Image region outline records
○ ○ ○ ○ ○ ○ ○

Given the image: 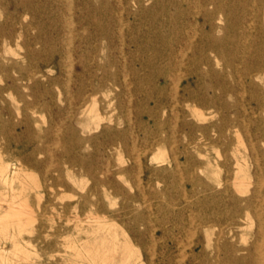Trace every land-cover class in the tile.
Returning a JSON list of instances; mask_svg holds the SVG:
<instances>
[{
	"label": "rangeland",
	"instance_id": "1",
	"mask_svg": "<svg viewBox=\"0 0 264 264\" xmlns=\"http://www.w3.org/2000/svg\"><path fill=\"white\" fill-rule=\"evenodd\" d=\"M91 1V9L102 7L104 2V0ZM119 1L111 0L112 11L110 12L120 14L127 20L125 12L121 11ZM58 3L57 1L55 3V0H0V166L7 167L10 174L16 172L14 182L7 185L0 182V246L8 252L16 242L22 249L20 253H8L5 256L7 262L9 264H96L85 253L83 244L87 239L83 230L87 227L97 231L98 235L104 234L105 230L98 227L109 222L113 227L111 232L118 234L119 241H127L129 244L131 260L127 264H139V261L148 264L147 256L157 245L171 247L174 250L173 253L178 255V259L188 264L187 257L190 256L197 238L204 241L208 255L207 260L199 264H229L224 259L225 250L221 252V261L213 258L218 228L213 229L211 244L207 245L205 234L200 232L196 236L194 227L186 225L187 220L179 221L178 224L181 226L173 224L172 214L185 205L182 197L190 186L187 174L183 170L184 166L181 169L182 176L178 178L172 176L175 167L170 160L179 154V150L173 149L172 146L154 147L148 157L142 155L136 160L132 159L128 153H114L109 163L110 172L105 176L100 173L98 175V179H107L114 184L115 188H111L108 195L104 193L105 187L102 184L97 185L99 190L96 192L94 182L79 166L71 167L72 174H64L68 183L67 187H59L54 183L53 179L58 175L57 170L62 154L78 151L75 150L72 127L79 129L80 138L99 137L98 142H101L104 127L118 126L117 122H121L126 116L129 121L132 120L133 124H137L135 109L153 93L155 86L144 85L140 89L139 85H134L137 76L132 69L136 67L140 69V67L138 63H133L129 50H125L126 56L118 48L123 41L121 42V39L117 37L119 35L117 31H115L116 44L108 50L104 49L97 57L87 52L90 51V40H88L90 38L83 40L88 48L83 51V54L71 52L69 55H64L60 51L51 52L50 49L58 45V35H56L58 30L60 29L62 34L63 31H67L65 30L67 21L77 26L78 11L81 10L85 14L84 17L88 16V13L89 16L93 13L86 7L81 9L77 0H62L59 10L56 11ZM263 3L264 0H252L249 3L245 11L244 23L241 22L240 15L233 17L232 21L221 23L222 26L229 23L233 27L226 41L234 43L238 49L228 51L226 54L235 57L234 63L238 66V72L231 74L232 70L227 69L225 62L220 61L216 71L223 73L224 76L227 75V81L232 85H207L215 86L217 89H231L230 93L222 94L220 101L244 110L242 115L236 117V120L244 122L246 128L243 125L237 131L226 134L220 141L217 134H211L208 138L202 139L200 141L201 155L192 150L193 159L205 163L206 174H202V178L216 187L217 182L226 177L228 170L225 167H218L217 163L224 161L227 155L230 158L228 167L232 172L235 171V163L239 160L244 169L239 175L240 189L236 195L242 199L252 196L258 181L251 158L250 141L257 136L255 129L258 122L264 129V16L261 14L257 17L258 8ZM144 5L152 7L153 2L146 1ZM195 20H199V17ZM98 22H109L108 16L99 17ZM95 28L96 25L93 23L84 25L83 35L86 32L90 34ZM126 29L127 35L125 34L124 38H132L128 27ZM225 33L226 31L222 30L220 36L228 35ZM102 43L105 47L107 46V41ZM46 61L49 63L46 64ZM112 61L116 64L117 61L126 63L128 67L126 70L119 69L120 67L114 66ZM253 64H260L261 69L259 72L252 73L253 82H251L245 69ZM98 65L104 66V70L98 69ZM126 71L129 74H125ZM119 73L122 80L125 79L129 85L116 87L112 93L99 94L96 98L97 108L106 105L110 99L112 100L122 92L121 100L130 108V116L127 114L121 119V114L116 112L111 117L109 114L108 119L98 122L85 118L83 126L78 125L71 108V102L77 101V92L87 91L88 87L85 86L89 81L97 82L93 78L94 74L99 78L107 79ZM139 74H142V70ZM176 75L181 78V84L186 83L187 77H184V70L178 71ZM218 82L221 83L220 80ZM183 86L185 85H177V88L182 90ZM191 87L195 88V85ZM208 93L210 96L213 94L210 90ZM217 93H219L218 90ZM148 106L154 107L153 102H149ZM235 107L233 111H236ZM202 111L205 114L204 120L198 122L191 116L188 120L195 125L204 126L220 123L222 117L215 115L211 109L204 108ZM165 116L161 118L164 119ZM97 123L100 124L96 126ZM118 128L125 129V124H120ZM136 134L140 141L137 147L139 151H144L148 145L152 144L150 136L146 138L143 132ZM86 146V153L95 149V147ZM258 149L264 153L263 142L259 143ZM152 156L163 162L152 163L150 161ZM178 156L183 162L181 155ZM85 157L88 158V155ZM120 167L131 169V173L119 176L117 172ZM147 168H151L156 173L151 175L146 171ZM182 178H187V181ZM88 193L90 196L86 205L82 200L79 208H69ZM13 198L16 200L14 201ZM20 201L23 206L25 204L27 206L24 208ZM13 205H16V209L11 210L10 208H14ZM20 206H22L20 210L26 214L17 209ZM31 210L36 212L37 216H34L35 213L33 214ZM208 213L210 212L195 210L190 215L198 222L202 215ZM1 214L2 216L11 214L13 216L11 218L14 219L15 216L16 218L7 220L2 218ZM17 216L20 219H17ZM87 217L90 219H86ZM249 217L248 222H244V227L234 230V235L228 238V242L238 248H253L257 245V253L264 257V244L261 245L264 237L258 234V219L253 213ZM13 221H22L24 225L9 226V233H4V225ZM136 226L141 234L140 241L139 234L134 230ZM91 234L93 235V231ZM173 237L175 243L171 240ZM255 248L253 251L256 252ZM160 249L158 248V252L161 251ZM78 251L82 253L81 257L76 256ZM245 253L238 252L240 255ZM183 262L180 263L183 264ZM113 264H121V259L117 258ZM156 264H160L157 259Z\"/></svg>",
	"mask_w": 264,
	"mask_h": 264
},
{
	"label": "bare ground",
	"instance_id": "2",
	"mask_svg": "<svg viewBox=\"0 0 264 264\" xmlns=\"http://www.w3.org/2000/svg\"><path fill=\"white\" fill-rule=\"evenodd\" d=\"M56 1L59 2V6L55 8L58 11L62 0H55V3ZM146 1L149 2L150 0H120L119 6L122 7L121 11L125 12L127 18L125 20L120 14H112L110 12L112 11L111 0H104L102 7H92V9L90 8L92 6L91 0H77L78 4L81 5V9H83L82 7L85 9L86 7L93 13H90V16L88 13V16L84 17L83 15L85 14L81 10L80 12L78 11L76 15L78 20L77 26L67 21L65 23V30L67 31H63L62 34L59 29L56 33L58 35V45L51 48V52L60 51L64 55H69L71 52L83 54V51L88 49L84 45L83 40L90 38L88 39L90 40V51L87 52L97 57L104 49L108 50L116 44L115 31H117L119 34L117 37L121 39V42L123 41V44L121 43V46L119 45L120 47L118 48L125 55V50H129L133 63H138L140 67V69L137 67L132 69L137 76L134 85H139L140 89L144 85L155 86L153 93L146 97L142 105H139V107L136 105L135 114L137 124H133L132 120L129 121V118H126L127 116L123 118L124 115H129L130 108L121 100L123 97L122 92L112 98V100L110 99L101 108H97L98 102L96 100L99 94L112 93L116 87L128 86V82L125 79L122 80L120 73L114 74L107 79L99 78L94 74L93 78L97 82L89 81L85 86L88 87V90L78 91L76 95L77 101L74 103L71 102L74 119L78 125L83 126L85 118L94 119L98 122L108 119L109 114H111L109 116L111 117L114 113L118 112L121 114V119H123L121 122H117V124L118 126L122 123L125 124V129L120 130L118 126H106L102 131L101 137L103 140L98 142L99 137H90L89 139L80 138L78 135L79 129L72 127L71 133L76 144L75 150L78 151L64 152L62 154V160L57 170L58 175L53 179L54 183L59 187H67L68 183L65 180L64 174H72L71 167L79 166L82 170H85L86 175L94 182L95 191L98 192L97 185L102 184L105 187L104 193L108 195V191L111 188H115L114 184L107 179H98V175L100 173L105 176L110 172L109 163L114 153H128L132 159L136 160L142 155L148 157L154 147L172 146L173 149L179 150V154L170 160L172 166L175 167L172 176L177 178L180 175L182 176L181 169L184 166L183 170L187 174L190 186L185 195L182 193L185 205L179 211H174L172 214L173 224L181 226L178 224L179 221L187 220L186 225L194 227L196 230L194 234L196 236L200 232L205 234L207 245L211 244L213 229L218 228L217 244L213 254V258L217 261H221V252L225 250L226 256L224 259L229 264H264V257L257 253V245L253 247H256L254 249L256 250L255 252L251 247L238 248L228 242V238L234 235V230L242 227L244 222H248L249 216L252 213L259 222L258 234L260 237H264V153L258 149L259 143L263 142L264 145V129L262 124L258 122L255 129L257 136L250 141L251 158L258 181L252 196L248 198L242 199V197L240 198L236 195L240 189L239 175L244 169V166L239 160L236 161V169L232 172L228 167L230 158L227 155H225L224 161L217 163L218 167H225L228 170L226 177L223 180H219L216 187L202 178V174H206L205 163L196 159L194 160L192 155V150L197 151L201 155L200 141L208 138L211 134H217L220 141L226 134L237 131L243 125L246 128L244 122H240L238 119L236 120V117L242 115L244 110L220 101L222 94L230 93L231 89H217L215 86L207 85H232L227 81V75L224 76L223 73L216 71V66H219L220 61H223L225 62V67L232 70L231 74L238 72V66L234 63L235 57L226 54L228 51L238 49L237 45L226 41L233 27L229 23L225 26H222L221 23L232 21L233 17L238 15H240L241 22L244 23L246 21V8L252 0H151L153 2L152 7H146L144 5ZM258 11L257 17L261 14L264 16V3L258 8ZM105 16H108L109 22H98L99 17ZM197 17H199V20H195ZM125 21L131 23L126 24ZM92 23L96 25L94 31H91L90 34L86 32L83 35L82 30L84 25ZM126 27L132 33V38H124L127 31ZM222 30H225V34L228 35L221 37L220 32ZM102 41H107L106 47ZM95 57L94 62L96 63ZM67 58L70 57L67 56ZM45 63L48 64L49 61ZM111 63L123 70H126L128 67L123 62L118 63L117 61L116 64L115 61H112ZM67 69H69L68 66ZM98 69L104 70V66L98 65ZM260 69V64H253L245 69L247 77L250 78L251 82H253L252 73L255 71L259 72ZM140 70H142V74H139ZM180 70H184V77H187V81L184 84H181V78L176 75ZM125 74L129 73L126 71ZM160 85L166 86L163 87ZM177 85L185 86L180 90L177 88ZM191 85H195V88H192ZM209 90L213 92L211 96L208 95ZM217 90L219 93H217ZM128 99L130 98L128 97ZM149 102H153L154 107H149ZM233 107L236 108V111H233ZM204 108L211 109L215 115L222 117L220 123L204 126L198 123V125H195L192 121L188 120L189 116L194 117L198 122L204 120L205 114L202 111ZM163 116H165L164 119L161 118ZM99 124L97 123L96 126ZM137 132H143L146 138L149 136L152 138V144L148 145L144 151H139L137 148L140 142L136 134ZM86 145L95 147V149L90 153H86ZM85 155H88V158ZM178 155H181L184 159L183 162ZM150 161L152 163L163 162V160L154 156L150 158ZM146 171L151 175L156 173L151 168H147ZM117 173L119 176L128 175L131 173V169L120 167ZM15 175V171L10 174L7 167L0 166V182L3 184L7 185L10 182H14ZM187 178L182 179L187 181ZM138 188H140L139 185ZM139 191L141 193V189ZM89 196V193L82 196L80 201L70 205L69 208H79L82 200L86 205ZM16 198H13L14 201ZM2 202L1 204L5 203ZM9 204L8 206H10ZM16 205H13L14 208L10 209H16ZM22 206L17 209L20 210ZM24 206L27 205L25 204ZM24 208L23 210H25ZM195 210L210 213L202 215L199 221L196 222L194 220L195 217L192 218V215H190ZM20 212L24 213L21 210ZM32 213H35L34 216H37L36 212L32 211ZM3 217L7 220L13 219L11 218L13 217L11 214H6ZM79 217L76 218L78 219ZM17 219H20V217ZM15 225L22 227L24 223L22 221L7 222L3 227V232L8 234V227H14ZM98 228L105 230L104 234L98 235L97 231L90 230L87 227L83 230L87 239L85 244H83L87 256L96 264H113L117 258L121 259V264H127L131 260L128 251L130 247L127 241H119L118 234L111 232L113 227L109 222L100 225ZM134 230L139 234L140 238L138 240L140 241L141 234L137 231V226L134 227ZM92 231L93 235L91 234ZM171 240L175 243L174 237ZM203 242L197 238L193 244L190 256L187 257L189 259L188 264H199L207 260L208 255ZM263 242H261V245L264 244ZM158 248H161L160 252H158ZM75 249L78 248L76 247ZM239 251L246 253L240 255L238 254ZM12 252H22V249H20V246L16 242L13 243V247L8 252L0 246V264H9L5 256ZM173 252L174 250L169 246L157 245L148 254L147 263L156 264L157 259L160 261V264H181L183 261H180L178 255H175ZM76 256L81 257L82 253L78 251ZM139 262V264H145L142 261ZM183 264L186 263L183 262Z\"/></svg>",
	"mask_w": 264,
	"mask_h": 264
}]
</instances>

○ ○ ○ ○ ○ ○ ○

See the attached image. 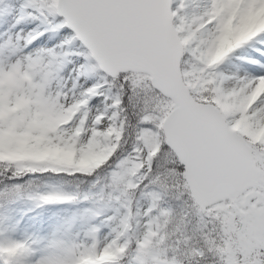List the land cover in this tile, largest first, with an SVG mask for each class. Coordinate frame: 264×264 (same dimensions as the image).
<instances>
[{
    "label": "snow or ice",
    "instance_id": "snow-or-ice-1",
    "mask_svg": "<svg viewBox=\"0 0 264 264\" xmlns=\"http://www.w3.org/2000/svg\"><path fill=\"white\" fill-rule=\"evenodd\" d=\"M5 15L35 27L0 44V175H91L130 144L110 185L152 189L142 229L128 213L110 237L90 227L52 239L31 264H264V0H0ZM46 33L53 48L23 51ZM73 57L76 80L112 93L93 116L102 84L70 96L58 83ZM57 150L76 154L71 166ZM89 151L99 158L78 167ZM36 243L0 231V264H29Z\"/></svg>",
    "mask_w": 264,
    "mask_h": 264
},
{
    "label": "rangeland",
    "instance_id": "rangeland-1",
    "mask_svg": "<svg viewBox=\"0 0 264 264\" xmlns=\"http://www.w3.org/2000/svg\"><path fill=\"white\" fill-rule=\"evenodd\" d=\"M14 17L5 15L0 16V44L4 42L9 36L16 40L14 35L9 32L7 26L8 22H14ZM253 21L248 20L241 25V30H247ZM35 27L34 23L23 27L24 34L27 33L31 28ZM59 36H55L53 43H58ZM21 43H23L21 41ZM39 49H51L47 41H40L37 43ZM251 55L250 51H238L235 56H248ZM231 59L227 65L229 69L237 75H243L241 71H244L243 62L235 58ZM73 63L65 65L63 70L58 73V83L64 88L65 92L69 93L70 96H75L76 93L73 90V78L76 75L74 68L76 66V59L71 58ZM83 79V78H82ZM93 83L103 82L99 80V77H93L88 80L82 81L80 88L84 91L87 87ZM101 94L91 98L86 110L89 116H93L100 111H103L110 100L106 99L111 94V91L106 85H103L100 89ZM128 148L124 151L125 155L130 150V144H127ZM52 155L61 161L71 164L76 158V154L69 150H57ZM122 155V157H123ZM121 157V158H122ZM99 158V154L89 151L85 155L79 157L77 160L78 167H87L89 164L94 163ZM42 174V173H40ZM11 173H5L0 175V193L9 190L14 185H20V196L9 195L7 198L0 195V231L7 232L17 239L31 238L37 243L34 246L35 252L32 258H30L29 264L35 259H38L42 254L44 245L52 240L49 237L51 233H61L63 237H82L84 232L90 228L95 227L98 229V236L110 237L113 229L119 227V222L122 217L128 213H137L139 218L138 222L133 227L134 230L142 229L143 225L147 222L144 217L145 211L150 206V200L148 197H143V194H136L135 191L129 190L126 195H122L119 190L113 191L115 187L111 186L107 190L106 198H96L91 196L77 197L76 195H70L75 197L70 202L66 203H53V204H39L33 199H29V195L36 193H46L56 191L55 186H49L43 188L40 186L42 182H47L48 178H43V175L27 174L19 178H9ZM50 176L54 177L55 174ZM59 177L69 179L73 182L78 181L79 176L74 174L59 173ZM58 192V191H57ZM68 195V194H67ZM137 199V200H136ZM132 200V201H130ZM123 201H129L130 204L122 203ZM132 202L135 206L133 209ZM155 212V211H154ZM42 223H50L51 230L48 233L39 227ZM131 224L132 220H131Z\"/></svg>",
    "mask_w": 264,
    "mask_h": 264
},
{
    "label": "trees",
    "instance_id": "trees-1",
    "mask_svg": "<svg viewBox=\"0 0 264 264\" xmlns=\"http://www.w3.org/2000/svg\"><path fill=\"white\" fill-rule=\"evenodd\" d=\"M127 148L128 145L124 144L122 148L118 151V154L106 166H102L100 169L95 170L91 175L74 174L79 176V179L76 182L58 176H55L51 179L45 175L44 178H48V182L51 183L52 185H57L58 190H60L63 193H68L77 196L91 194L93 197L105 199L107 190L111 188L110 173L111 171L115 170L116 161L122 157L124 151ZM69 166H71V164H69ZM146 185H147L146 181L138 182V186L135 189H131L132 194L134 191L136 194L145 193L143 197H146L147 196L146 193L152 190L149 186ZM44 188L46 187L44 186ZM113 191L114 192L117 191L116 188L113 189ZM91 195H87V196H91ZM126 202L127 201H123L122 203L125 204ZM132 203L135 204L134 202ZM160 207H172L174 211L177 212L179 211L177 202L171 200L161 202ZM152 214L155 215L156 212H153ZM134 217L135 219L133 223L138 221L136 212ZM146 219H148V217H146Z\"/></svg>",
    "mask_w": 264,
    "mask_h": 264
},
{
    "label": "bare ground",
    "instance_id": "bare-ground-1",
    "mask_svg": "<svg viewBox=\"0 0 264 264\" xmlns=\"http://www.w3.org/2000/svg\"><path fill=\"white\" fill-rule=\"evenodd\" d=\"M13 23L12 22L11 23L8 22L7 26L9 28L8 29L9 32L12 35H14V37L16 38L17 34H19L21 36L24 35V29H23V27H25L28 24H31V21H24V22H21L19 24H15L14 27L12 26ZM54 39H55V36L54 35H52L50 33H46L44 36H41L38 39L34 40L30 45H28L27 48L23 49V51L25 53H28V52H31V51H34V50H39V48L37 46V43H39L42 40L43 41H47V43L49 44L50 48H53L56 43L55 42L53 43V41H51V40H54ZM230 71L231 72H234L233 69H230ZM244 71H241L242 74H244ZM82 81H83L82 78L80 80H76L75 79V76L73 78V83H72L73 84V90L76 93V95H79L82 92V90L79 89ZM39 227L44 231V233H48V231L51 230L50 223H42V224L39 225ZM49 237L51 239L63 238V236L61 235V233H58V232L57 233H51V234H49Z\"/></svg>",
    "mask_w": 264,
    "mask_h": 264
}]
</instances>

○ ○ ○ ○ ○ ○ ○

### The request
Report every line in the records above that contains the string "ground", copying each one in full.

### Answer in full
	"label": "bare ground",
    "label": "bare ground",
    "instance_id": "bare-ground-1",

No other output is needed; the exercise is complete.